Mark’s investigation brings him closer to Claire until a suspicious Peter abducts Eleanor to figure out why Mark is snooping. Eleanor, what with being a vampire, manages to easily kill Jacob, which alerts Claire to exactly what Eleanor is. Claire, still in search of a cure for her brother, wants to meet Eleanor as much as Eleanor wants to meet Claire: The two can work together to develop a cure. However, Claire’s allegiances are to her brother, so obviously Eleanor is going to be the guinea pig for Claire’s research.

Meanwhile, because Naomi is clearly closing in on both Claire and Mark, Claire insists that Mark kill Naomi. Mark, however, cannot bring himself to kill the mother of his daughter’s best friend.
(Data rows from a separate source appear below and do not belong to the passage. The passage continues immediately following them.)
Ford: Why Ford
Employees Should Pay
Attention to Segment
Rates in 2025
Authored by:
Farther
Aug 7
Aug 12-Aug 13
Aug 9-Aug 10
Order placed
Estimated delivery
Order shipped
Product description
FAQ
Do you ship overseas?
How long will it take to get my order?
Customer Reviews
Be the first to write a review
Mark has developed a closeness to both Naomi and Isiah and feels awful enough about killing Isaiah’s father. He balks. Naomi follows Mark back to Claire’s lab, where he discovers that Claire has already injected Eleanor with an experimental serum. He’s not allowed time to process it, however, before Naomi barges in looking to make arrests. Chaos ensues, Eleanor reveals herself to be a vampire to Naomi, and Naomi is fatally wounded in the melee.
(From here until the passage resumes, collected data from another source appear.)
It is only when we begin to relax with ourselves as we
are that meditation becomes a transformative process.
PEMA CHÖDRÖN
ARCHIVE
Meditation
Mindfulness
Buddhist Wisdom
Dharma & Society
Eleanor, however, refuses to let her best friend lose his mother. Against the wishes of Mark (and probably Naomi), Eleanor turns Naomi into a vampire to save her life. That’s the cliffhanger that ends the first season. Will Naomi — a homicide detective — kill to satisfy her hunger? Will Mark continue to procure bodies for Eleanor? Peter? Naomi? Will Claire find a cure, and what damage — if any — has the serum she injected into Eleanor done?\

These questions may or may not be answered, depending on whether Showtime renews the series for another season. Paramount+ looks as though it is planning to absorb Showtime, the ratings I’ve seen for Let the Right One In have been anemic, and critics have been mixed, at best on the series, which hasn’t exactly caught fire on social media, either. It’s a fine show with a terrific cast, but I wouldn’t bet on a second season.